Authorial Context: Anthony Doerr

Anthony Doerr was born and raised in Cleveland, Ohio. He attended Bowdoin College in Maine, receiving a degree in history, and earned a Master of Fine Arts from Bowling Green State University. Doerr has written two short story collections, including The Shell Collector (2002) and Memory Wall (2010), and three novels, including About Grace (2004); All the Light We Cannot See (2014), which won the Pulitzer Prize for fiction; and Cloud Cuckoo Land (2021). In addition, he has released a memoir, Four Seasons in Rome (2008). Many of Doerr’s stories are set in Africa and New Zealand, both places he has lived and worked. The locations in About Grace include Doerr’s hometown of Cleveland, Ohio, and his current residence in Boise, Idaho, among other locations.

Doerr writes with an almost poetic prose that often uses nature to explore the complexities of human existence. In About Grace, he uses the complexity of water to express such things as the flow of time and the way that time seems to allow a certain repetition as it moves through cycles.

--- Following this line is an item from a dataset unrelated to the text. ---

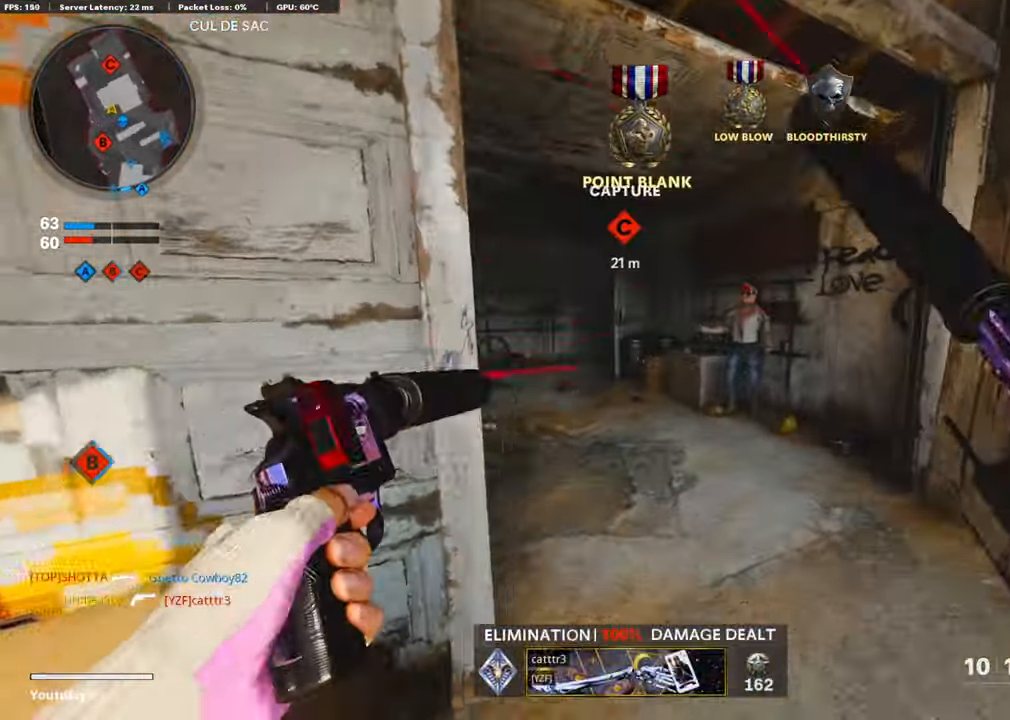
{"buttons": [], "left_stick": "up", "right_stick": "center", "events": [[168, "right_stick", "center"], [235, "right_stick", "left"], [454, "right_stick", "center"]]}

The main character, Winkler, often studies water and snow in an attempt to understand his own place in the world. Each time Winkler faces a devastating setback, Doerr places him in a battle with nature: a near drowning, a walk through the late summer heat, or a fight against extreme cold. Nature is both a source of fascination for Winkler and an antagonist of the novel given that nature both gives Winkler insight into the future and threatens to take the lives of his daughter and surrogate daughter.

Doerr’s writing style in this novel is marked by not only his penchant for poetic prose but also his use of the limited third-person point of view. The entire novel is seen through Winkler’s eyes; therefore, only through his perception of the world and the people who move in and out of his life is the reader allowed to see the novel’s action. The novel is told primarily in narrative form with few fully drawn scenes. Therefore, the characters are developed only in the way that Winkler perceives them. He lives a somewhat isolated life and has little social interaction, and this inexperience limits his comprehension of the actions and motivations of others. While Winkler logically comprehends what’s happening around him, he often misses small cues that might help him understand a person’s emotional reaction to an event, causing him to misrepresent or underrepresent the motivation of another character. At times, this can create a misunderstanding of someone’s actions that must be corrected only through words or actions provided by other characters in the novel. While this causes some characters to appear uncaring or flat at times, it only serves to further explore Winkler’s view of the world, just as his fascination with nature does.